* _Entries provided_
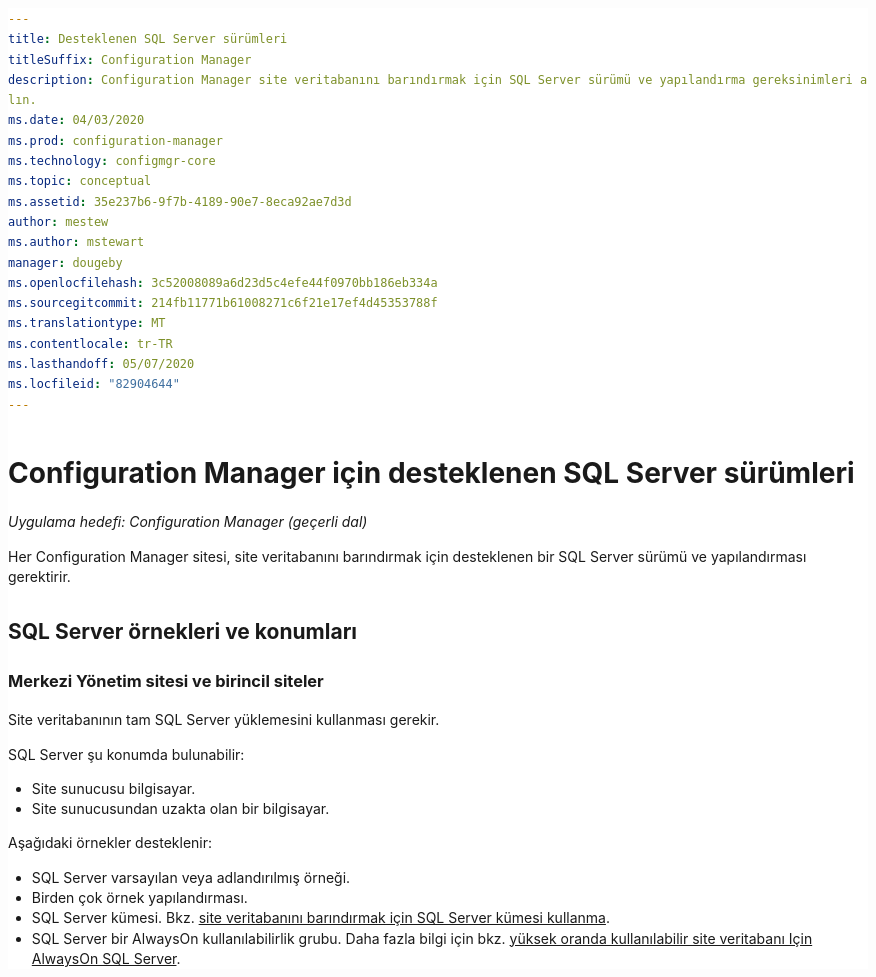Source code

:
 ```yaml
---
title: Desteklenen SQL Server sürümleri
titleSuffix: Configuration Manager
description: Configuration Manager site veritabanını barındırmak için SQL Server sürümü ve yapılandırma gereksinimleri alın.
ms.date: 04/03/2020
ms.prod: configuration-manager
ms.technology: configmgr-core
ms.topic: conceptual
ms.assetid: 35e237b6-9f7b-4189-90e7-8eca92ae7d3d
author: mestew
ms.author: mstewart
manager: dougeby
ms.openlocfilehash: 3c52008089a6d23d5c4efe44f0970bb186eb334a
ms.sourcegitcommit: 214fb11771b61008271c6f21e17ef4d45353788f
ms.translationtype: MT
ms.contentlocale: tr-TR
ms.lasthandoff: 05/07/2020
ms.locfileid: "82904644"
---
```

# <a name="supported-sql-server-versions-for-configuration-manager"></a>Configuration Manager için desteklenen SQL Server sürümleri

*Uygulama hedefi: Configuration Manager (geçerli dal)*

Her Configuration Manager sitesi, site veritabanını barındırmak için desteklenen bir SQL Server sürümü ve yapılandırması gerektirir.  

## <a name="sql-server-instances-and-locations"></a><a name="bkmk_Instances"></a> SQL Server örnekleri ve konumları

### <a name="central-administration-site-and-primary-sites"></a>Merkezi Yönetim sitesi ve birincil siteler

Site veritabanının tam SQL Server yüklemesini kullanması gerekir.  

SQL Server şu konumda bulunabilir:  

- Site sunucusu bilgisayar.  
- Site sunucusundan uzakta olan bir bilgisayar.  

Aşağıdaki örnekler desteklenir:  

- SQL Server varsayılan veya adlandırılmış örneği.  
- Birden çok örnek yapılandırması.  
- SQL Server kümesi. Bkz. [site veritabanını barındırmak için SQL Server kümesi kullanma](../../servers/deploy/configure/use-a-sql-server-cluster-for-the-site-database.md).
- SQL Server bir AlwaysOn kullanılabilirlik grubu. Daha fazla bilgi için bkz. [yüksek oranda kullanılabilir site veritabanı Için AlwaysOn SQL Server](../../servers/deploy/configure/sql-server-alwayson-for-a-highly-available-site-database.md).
...
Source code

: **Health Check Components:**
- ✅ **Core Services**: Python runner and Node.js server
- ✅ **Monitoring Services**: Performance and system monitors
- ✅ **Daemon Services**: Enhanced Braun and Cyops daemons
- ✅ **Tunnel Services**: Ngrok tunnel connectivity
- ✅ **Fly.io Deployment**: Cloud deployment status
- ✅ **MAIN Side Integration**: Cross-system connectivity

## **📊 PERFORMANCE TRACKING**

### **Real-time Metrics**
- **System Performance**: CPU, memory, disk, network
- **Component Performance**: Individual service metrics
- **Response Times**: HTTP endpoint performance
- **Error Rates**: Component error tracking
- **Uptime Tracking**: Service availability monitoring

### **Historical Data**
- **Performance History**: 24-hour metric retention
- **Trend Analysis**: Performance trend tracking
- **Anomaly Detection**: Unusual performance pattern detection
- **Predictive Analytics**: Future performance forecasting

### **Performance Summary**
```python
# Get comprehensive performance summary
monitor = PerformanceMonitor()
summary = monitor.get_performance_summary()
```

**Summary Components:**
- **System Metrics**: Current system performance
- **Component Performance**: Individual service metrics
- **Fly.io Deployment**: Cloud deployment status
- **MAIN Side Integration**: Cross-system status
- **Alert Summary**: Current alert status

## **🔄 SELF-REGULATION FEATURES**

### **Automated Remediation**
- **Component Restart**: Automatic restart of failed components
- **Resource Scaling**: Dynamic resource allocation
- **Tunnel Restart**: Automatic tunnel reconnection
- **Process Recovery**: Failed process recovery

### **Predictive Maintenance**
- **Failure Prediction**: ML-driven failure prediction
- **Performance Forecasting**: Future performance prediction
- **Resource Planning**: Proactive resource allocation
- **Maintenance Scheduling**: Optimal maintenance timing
==
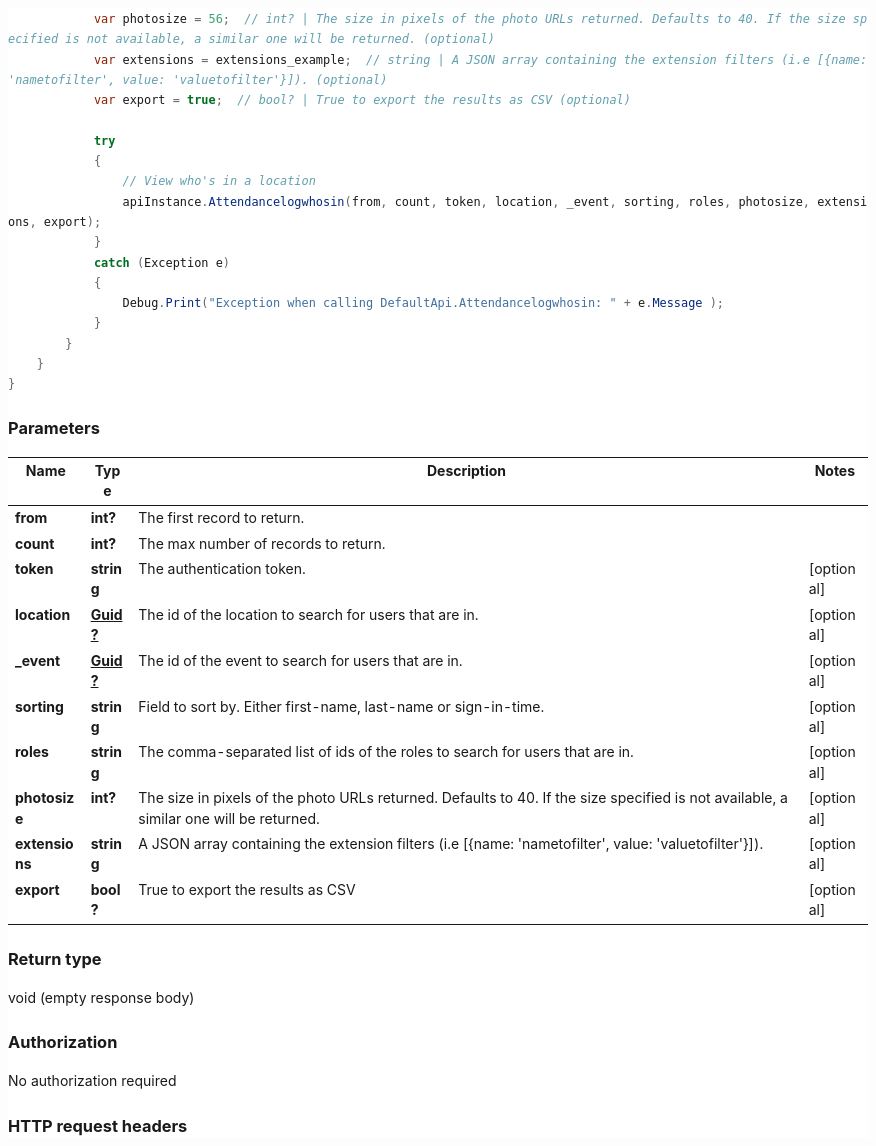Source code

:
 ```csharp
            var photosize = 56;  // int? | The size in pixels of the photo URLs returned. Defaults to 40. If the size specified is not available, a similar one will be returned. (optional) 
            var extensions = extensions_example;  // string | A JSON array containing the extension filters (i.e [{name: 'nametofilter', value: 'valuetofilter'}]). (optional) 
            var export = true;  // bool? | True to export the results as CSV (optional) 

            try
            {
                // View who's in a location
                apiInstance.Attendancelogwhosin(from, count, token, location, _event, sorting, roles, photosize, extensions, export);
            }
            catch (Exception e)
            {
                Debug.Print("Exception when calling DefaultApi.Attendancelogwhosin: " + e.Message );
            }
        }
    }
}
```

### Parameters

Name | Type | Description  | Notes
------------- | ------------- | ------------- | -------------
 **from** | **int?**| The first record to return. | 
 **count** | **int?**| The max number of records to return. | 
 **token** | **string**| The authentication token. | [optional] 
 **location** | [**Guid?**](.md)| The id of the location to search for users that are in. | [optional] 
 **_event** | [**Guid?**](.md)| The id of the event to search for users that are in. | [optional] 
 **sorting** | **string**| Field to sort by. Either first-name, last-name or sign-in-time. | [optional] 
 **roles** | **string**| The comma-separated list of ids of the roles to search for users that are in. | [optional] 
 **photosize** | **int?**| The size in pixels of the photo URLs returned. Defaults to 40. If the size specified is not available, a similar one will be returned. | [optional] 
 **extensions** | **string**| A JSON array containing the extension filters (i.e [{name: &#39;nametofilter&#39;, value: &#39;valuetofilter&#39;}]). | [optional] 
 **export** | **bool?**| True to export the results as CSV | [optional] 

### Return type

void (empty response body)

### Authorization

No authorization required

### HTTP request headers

* _Assignment_
Copy each line of the records containing the string "connectivity".

* _Response_
- ✅ **Tunnel Services**: Ngrok tunnel connectivity
- ✅ **MAIN Side Integration**: Cross-system connectivity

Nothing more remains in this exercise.